Trump threatens DC takeover If Janeese Lewis George wins mayoral primary
Published in Political News
WASHINGTON — President Donald Trump threatened a federal government takeover of Washington, DC, if self-described democratic socialist Janeese Lewis George wins the city’s Democratic mayoral primary.
“I wouldn’t like it, and maybe we take back Washington, run it on the federal basis,” Trump told reporters at the White House on Thursday. “We won’t put up with it. We’re not going to lose our businesses. By the way, Washington now is a safe, beautiful place.”
Lewis George is running on a progressive platform that has drawn comparisons from both supporters and detractors with New York City Mayor Zohran Mamdani. A recent Washington Post-Schar School poll found Lewis George, a member of the DC Council, leading her chief rival, former council member Kenyan McDuffie.
The DC Home Rule Act of 1973 transferred power to the locally elected mayor and city council to manage municipal affairs. If Trump were to forge ahead with a takeover, the move would require an act of Congress.
Trump’s efforts to reshape the nation’s capital have loomed over the city’s upcoming election, including efforts to control policing and overhaul some of Washington’s most treasured institutions, such as the John F. Kennedy Center for the Performing Arts. Cuts to the federal workforce in Washington have also dealt a blow to the city and raised fears of a broader economic slowdown.

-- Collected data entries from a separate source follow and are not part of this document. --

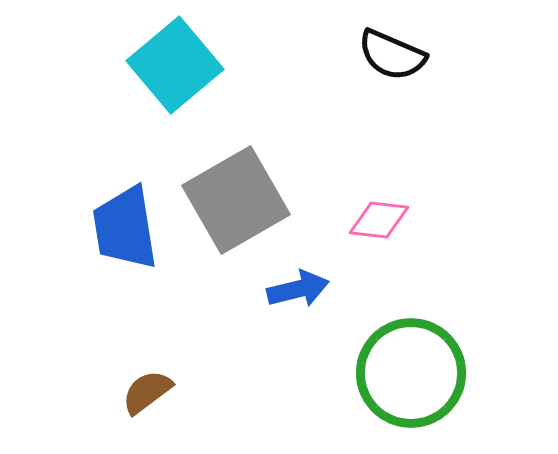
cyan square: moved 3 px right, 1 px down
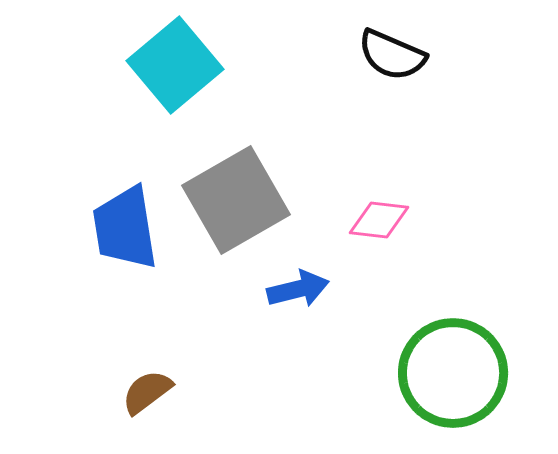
green circle: moved 42 px right
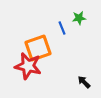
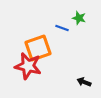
green star: rotated 24 degrees clockwise
blue line: rotated 48 degrees counterclockwise
black arrow: rotated 24 degrees counterclockwise
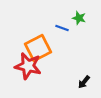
orange square: rotated 8 degrees counterclockwise
black arrow: rotated 72 degrees counterclockwise
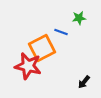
green star: rotated 24 degrees counterclockwise
blue line: moved 1 px left, 4 px down
orange square: moved 4 px right
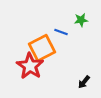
green star: moved 2 px right, 2 px down
red star: moved 2 px right; rotated 20 degrees clockwise
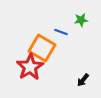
orange square: rotated 32 degrees counterclockwise
red star: moved 1 px down; rotated 8 degrees clockwise
black arrow: moved 1 px left, 2 px up
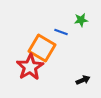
black arrow: rotated 152 degrees counterclockwise
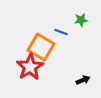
orange square: moved 1 px left, 1 px up
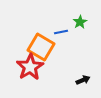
green star: moved 1 px left, 2 px down; rotated 24 degrees counterclockwise
blue line: rotated 32 degrees counterclockwise
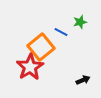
green star: rotated 16 degrees clockwise
blue line: rotated 40 degrees clockwise
orange square: rotated 20 degrees clockwise
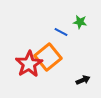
green star: rotated 24 degrees clockwise
orange square: moved 7 px right, 10 px down
red star: moved 1 px left, 3 px up
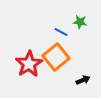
orange square: moved 8 px right
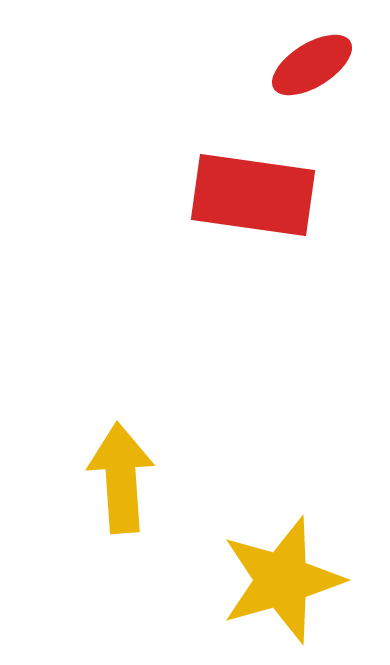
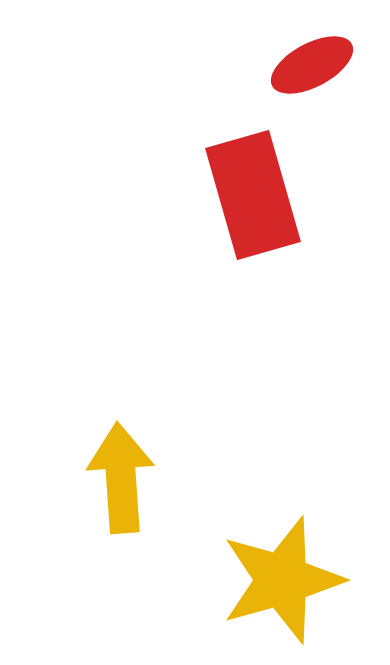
red ellipse: rotated 4 degrees clockwise
red rectangle: rotated 66 degrees clockwise
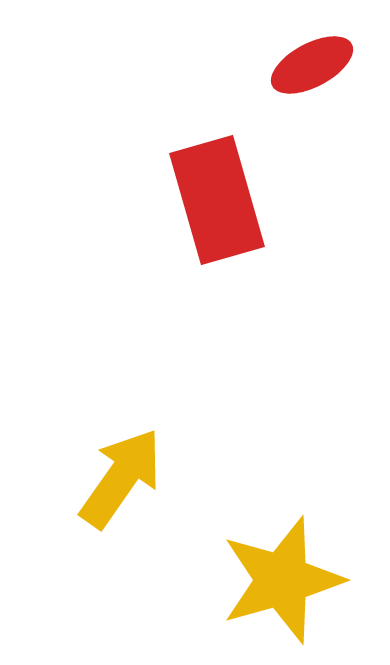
red rectangle: moved 36 px left, 5 px down
yellow arrow: rotated 39 degrees clockwise
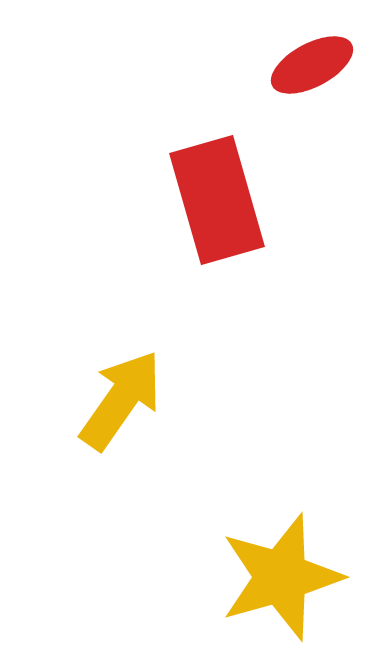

The president has also deployed National Guard troops to the city, casting it as an effort to crack down on what he says is crime and disorder. Even as the administration has abandoned such deployments in other Democratically controlled cities, Trump has claimed the troops in DC have made the city safer. Critics say crime in Washington is already down from COVID-19 pandemic levels and that the National Guard is not patrolling the parts of the city most plagued by crime.
DC Mayor Muriel Bowser is not seeking reelection after leading the city for over a decade. Her tenure has highlighted the challenges of running an overwhelmingly Democratic city whose most powerful resident is a Republican at the White House.
Amid the 2020 protests over the police killing of George Floyd, Bowser was openly antagonistic to Trump, but in his second term she’s adopted a more conciliatory approach, looking to cooperate with him on efforts to improve or beautify the city’s infrastructure and monuments. That approach, though, has drawn criticism from residents.